* [YOUR GOAL]: Without including any images, reproduce each entry exactly.

Top of SUPPLIED MATERIAL

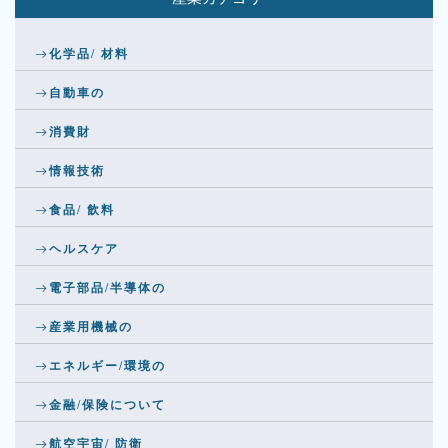
化学品/ 材料
自動車の
消費財
情報技術
食品/ 飲料
ヘルスケア
電子部品/半導体の
産業用機械の
エネルギー/環境の
金融/保険について
航空宇宙/ 防衛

Bottom of SUPPLIED MATERIAL

* [ANSWER TO THE EXERCISE]:
化学品/ 材料
自動車の
消費財
情報技術
食品/ 飲料
ヘルスケア
電子部品/半導体の
産業用機械の
エネルギー/環境の
金融/保険について
航空宇宙/ 防衛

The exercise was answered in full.